Monday, April 2, 2018

3 kinds of materials that kill your wireless signal

Home wireless routers use radio frequency microwave to carry information. Microwaves are electromagnetic waves measured by wavelength or frequency. For example, the FM radio operate in the 88 - 108 MHz range, older microwave ovens operate in the 2.4 GHz range (yes, same as your CPU's frequency), wireless router 802.11a products operate in the 5 GHz range.

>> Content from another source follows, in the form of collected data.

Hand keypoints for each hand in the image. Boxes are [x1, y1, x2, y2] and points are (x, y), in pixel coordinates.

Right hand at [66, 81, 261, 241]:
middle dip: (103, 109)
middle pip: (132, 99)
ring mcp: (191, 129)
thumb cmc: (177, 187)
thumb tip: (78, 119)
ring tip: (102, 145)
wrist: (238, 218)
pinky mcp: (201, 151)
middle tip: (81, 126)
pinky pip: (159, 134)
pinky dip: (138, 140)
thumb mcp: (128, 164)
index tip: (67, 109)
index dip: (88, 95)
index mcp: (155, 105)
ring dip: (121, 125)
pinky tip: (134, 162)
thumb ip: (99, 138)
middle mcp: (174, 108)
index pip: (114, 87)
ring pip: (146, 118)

When you choose the location of your home router, you need to consider the radio frequency environment, which is strongly effected by the building materials in your house. Each structure or building material will provide a different degree of penetration to the radio signal. Depending on your purpose, sometimes you want to maximize the penetration, so that the signal can reach a bathroom on the other side of the house; sometimes you want to block the radio signal, so that war-driving hackers won't be able to catch leaking wireless signals on the street near home.

Structures that qualify as severe radio hazards are generally floor to ceiling structures that have a significant effect on the receive signal strength, either by completely blocking the signal or by reducing the signal strength by greater than 60%. Usually these structures are made of dense material and have varying degrees of metal associated with them.

  1. metal is a very good radio blocking material -- as good as a mirror that reflects the magnetic waves (light to radio wave) at the surface, leaving no signal to penetrate through. Computer rooms are sometimes wrapped in a skin of metal shield which don't allow any signal to penetrate through. Your home constructions with metals are falling into this category, examples are mirrors, metal desks, metal room partitions, reenforced concrete floor, exterior walls, bathrooms, chicken wire mesh etc.
  2. Dense materials like marble, bricks, water, paper allows radio signal to penetrate through while reflecting as well as absorbing some of the signal. Structures made of these materials can reduce the receive signal strength by 5 to 40%. You can find them by looking around: bookcases, filing cabinets, inner walls, kitchen table, fireplace, aquarium, bushes.
  3. Materials that allow most of the radio signal to penetrate through are generally those materials which don't conduct electricity -- air, wood, plaster, synthetic material, asbestos and glass. Your celling, inner wall, window and door might be able to keep you warm and secure, but the signal from your wireless router pass through them as if they don't exist. This explains why when your pc looks for wireless in range, it finds all your neighbors' wireless routers a few inner walls away.